Menart Records
- Industry: Music & Entertainment
- Founded: Menart Slovenia: 1994 Menart Croatia: 1997
- Headquarters: Ljubljana, Slovenia Zagreb, Croatia Belgrade, Serbia
- Products: Music & Entertainment
- Website: www.menart.hr www.menart.si www.menart.rs

= Menart Records =

Menart Records is a Slovenian full-service record label with partner companies also in Croatia and Serbia.

==History==
Menart Records started in 1996 in Slovenia only, founded by Boštjan Menart.

===Activities===
Menart Records is the exclusive Sony Music license for the territories of Slovenia, Croatia, Serbia, Bosnia and Herzegovina, Macedonia, Montenegro and Albania.

As a domestic label, Menart has grown in Slovenia to the leading company in popular music – dominating sales and airplay charts with acts as Atomik Harmonik, Dan D, Siddharta, Tabu, Jan Plestenjak, Magnifico, Alya, Saša Lendero, Turbo Angels, Niet, Rebeka Dremelj and Kingston. Menart has established itself on the top of the Slovenian music industry. Besides releasing physical records, Menart has started in Slovenia the download site mZone.si (early 2008). On this site Slovenian and (on a limited scale) international customers can download domestic and foreign titles.

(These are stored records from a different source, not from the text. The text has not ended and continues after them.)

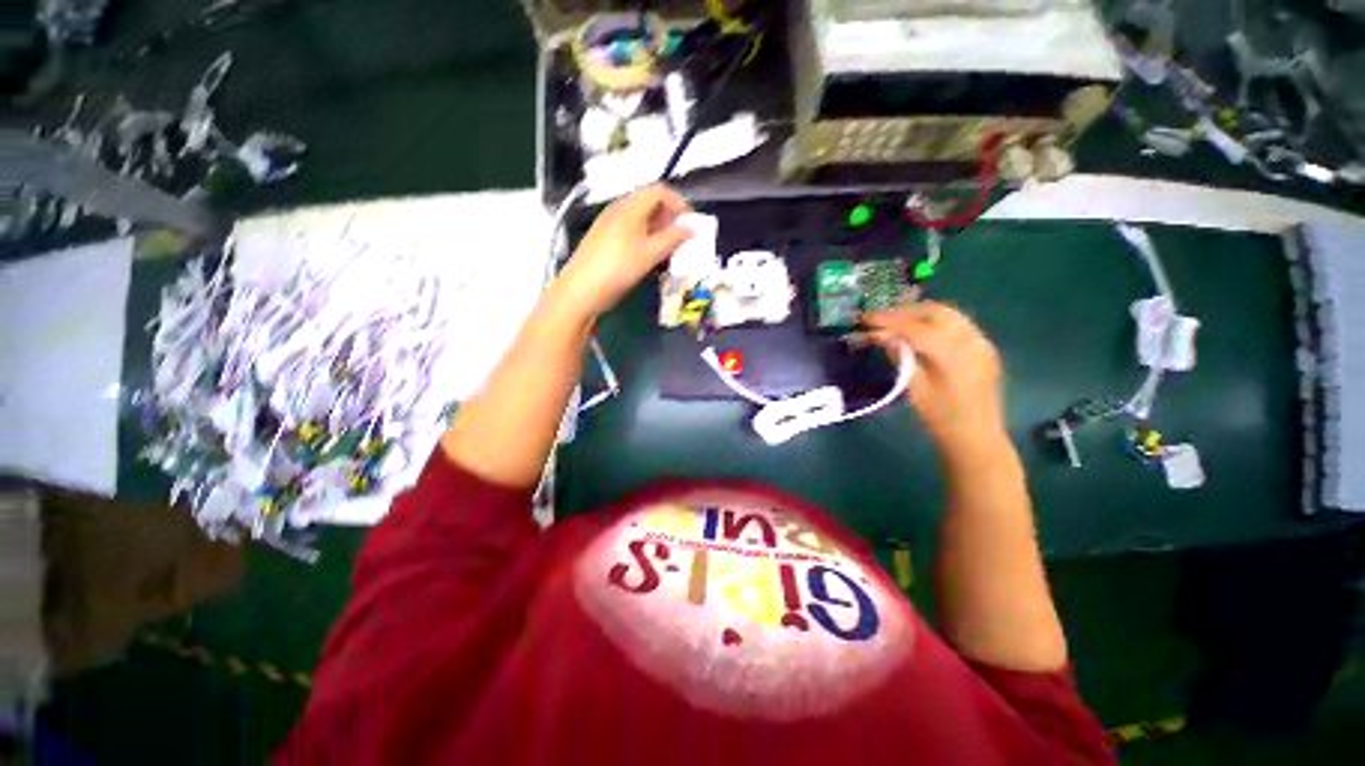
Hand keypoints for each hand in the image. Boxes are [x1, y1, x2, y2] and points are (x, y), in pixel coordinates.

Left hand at [555, 185, 692, 317]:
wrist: (582, 288)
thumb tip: (692, 228)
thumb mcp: (650, 253)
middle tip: (680, 237)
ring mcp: (610, 223)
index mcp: (630, 206)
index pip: (659, 191)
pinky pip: (631, 229)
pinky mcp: (605, 238)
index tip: (690, 223)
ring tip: (667, 249)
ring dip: (658, 229)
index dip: (678, 203)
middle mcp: (619, 209)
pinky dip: (645, 237)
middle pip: (649, 202)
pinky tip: (649, 255)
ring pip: (640, 218)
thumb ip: (673, 238)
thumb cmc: (619, 267)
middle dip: (669, 217)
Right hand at [864, 302, 1006, 452]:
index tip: (864, 318)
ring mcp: (981, 341)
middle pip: (934, 312)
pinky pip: (957, 322)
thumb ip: (900, 357)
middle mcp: (971, 340)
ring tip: (894, 320)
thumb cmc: (941, 418)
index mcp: (953, 355)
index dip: (887, 321)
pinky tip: (917, 329)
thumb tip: (880, 335)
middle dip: (903, 311)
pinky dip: (933, 320)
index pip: (915, 327)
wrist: (977, 437)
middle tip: (877, 318)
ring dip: (918, 313)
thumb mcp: (914, 389)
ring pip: (947, 313)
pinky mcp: (982, 346)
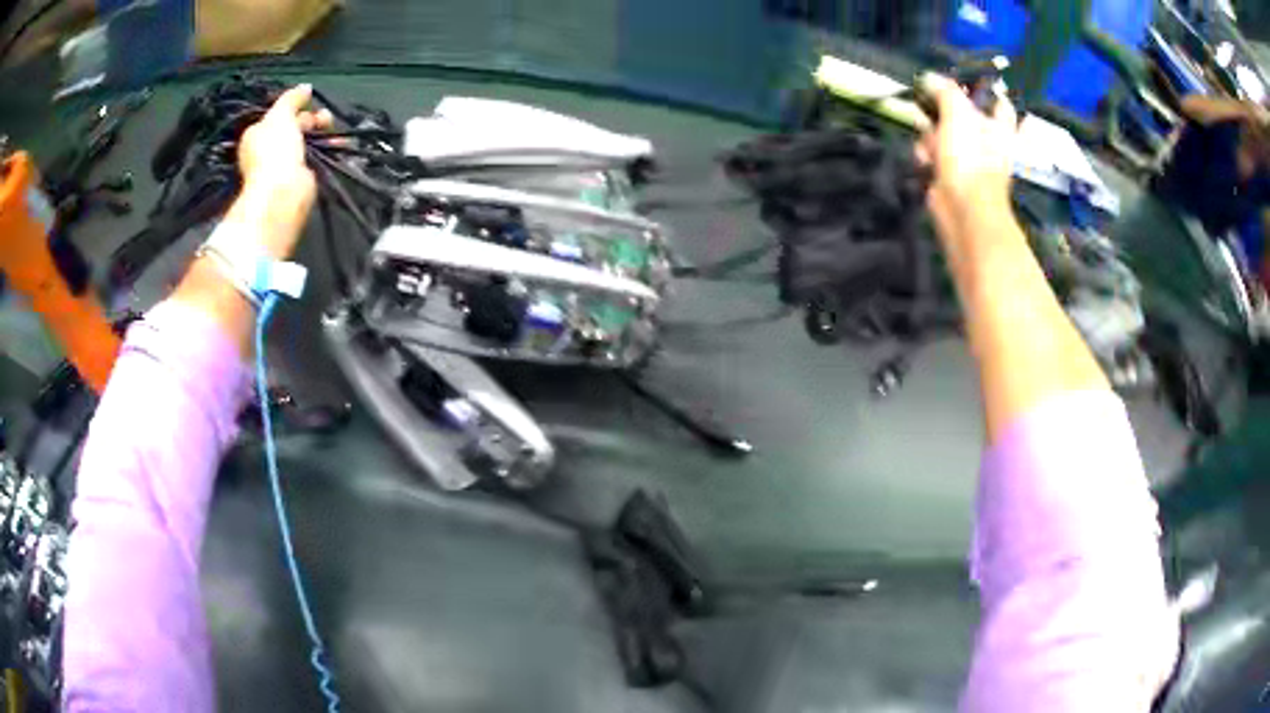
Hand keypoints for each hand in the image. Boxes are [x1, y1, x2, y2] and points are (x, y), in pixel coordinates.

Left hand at [237, 84, 331, 207]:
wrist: (282, 191)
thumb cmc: (274, 150)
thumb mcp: (280, 114)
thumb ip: (292, 98)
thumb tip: (305, 86)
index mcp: (256, 134)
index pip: (278, 115)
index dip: (295, 106)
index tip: (309, 103)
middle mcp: (267, 149)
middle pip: (293, 126)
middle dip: (311, 118)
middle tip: (324, 118)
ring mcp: (282, 164)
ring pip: (305, 140)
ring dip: (321, 131)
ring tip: (331, 127)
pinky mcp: (298, 177)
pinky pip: (314, 156)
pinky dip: (327, 148)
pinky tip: (338, 143)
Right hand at [915, 73, 1017, 232]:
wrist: (962, 210)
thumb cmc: (970, 159)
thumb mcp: (958, 114)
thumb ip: (945, 91)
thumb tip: (929, 77)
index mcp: (998, 127)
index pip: (999, 103)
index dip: (985, 91)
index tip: (964, 82)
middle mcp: (986, 142)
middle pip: (963, 115)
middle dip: (943, 111)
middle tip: (930, 104)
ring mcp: (968, 160)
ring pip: (943, 134)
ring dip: (930, 135)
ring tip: (928, 140)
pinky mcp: (949, 176)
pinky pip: (933, 156)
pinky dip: (926, 156)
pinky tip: (924, 160)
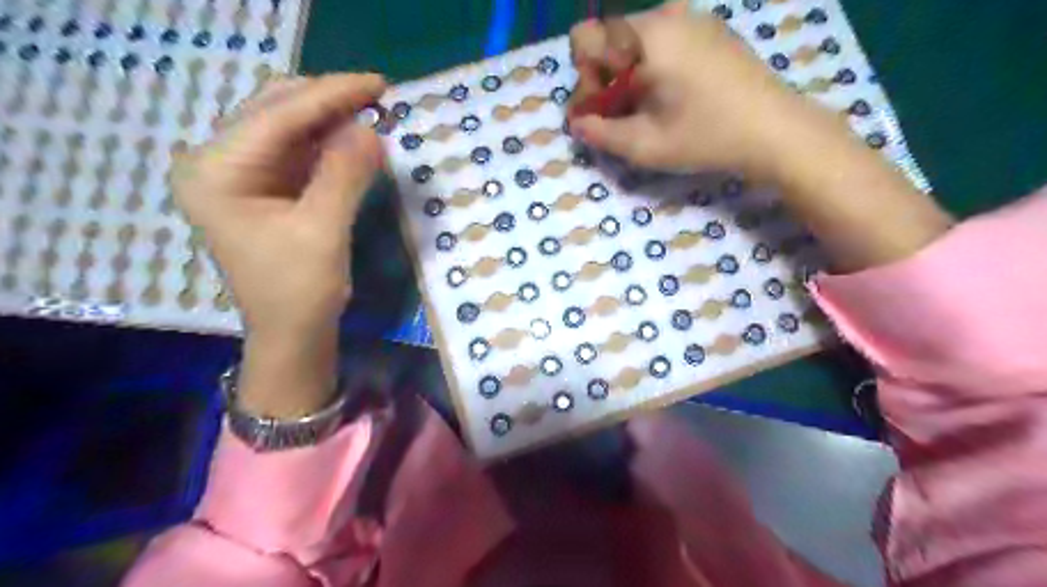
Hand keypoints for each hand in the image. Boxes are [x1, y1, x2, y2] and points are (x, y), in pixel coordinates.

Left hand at [172, 74, 384, 416]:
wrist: (291, 334)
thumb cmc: (299, 291)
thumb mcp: (324, 231)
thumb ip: (344, 175)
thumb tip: (371, 128)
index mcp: (217, 171)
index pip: (278, 116)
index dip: (331, 95)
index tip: (377, 82)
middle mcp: (218, 163)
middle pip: (276, 111)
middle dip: (328, 100)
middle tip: (378, 95)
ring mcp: (240, 174)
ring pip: (288, 127)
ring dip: (330, 118)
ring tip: (372, 111)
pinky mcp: (264, 187)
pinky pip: (297, 151)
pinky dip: (328, 142)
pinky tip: (354, 137)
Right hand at [569, 1, 821, 177]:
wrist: (775, 130)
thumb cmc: (706, 137)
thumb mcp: (644, 145)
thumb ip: (600, 133)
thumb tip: (577, 123)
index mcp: (645, 36)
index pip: (584, 39)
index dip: (584, 79)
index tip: (604, 108)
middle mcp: (665, 15)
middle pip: (608, 39)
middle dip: (605, 79)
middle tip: (623, 117)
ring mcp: (691, 18)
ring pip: (634, 41)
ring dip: (628, 75)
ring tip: (650, 109)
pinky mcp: (709, 29)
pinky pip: (662, 40)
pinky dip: (653, 67)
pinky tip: (674, 96)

In Croatia Menart has worked in ten year the label to the top. Menart has established the following acts in the top of the Croatian popular music scene: The Beat Fleet, Colonia, Hladno pivo, Edo Maajka, Goran Karan, Karma, Letu štuke, Luka Nižetić, Matija Cvek, Pips, Chips & Videoclips, Lollobrigida Girls, Gustafi and many others.

== International activities ==

Menart has also managed to release (through licensing partners) various acts outside of the former Yugoslavian territories:
- Karma – a high profiled act in Slovakia and Czech Republic. Besides this the album Seven Days was released in China&Ukraine. Various singles were released on compilation CDs around the globe.
- Colonia: various singles have been released in Poland, Czech Republic, Slovakia and Eastern Asia. Besides this the album 'Najbolje od Svega' was released in Russia
- Narany: a high anticipated album is released in August 2008 and expects to be released various European countries as well
- Various songs from the Menart catalogue have been used in movies, commercials and TV shows; including the usage of Frenkie's song 'Soundtrack' in the movie 'The Incredible Hulk'

Menart is an official distributor for Sony BMG Music Entertainment and Edel AG.